Task item »
Retype everything from the line containing "del nivel de" down to the line containing "Con acceso de", both of those lines included, with each line kept as it is.
Segment Start: Records shown
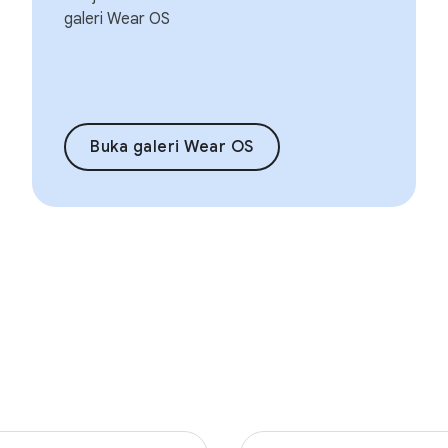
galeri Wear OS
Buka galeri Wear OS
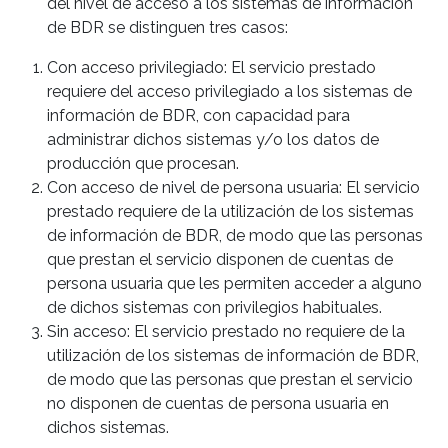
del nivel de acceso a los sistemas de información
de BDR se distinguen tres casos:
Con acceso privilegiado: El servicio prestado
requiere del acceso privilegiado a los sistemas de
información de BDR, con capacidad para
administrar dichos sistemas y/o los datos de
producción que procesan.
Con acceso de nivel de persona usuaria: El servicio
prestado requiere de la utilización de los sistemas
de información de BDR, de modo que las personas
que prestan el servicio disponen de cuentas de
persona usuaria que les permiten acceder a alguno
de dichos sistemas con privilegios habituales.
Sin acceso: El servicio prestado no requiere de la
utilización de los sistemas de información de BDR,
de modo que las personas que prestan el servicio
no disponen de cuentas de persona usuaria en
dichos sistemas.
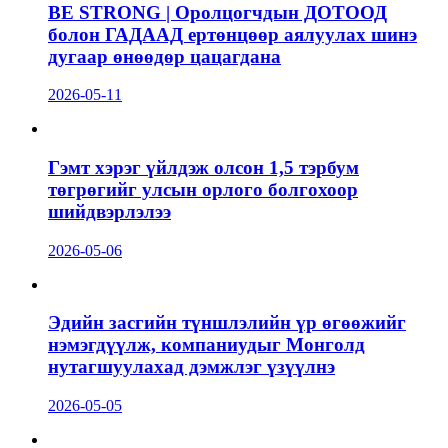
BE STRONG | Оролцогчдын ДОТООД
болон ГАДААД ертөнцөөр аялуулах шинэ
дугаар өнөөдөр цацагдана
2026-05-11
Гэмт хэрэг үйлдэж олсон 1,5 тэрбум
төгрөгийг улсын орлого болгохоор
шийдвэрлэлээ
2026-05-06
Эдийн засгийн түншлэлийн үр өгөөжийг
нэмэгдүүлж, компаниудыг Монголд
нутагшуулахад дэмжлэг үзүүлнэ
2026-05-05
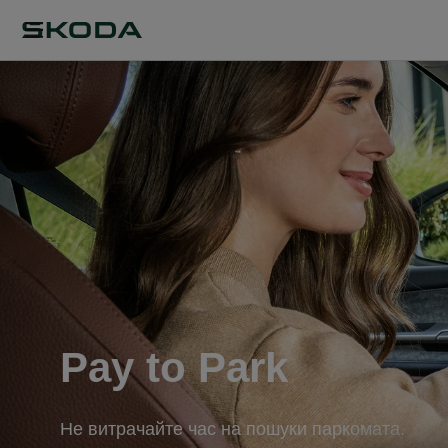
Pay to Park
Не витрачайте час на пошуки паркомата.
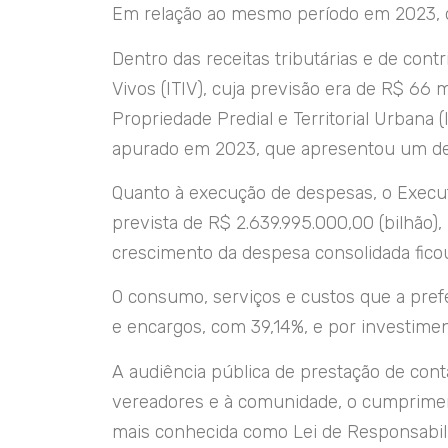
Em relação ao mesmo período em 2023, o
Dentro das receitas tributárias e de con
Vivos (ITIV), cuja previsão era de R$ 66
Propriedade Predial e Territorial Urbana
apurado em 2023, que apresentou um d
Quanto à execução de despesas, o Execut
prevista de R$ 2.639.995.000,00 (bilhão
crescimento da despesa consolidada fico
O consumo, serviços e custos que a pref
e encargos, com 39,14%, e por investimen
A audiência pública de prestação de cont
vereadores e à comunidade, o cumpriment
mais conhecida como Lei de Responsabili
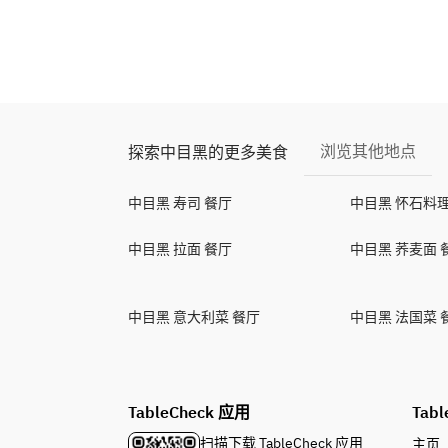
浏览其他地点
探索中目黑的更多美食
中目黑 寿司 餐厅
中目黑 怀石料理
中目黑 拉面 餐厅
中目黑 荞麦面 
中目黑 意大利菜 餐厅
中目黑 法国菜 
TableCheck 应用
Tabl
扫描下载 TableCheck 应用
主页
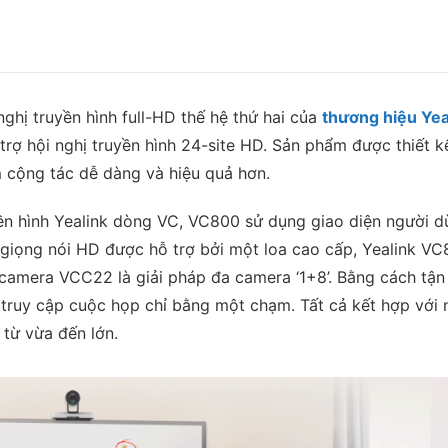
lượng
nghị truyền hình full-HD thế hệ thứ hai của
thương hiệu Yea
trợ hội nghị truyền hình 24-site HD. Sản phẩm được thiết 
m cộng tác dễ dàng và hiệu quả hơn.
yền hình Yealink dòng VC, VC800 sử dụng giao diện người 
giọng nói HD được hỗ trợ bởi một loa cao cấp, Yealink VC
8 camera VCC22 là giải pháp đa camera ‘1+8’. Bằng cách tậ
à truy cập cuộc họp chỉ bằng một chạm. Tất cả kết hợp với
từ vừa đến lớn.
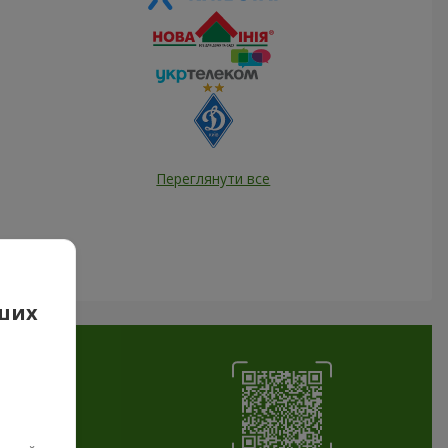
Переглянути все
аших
Segment End: Records shown
Result for this exercise »
del nivel de acceso a los sistemas de información
de BDR se distinguen tres casos:
Con acceso privilegiado: El servicio prestado
requiere del acceso privilegiado a los sistemas de
información de BDR, con capacidad para
administrar dichos sistemas y/o los datos de
producción que procesan.
Con acceso de nivel de persona usuaria: El servicio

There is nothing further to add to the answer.